The myth of America is that it’s the land of the free and the home of the brave. The truth is that, for most of its history, America has been a white supremacist police state. Most people have bought into the American myth so thoroughly that when you confront them with this fact, they refuse to acknowledge it. So, let me rephrase this: for most of American history, people of color have had no rights that white Americans were bound to respect. For the sake of argument, let us make the provisional (and demonstrably false) claim that the Civil Rights Act of 1964 and Voting Rights Act of 1965 “ended” racism. Were that true (and it is not true), then we would have 50 years in which African Americans had rights – well, sort of. Or more rights than before 1964 – um, usually. The common date for the United States’ founding is either 1789 (adoption of US Constitution) or 1776 (Declaration of Independence), but we could also use 1619 (first enslaved Africans brought to Jamestown) or 1492 (when Columbus “discovered” a continent where people already lived, and so helped kill them via smallpox-infected blankets). So, let’s do some math for each date. The percentage at the end represents the amount of American history during which people of color have had some (although certainly not full) civil rights in the U.S.

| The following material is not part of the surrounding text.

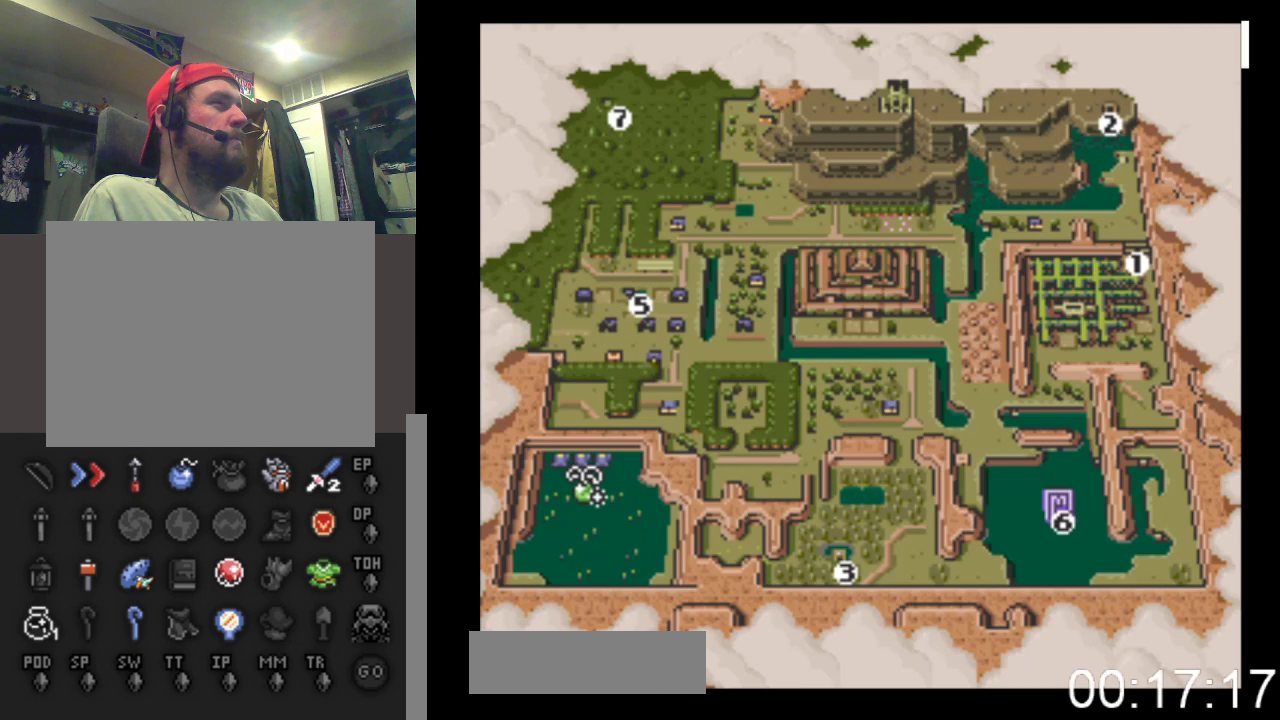
{"buttons": [], "events": []}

- 1789: 50 years out of 225. 22%
- 1776: 50 years out of 238. 21%
- 1619: 50 years out of 395. 13%
- 1492: 50 years out of 522. 10%
50 years of partial civil rights – or what we might call “racism lite” – is a piss-poor record for a nation that promotes itself as the world’s greatest exemplar of democracy.
What’s more, President Obama’s election seems to have inspired a renaissance in American racism. He gets elected, and then all the racists come out in full force. There’s the structural kind of racism, such as the Supreme Court’s gutting of the Voting Rights Act, or the fake “Voter Fraud” laws designed to disenfranchise minority voters, or Stand Your Ground laws (applied unequally to white gun-owners and black gun-owners). And then there’s the more personal kind, like the many racial caricatures of Obama or, yeah, whites who murder blacks and get off scot-free.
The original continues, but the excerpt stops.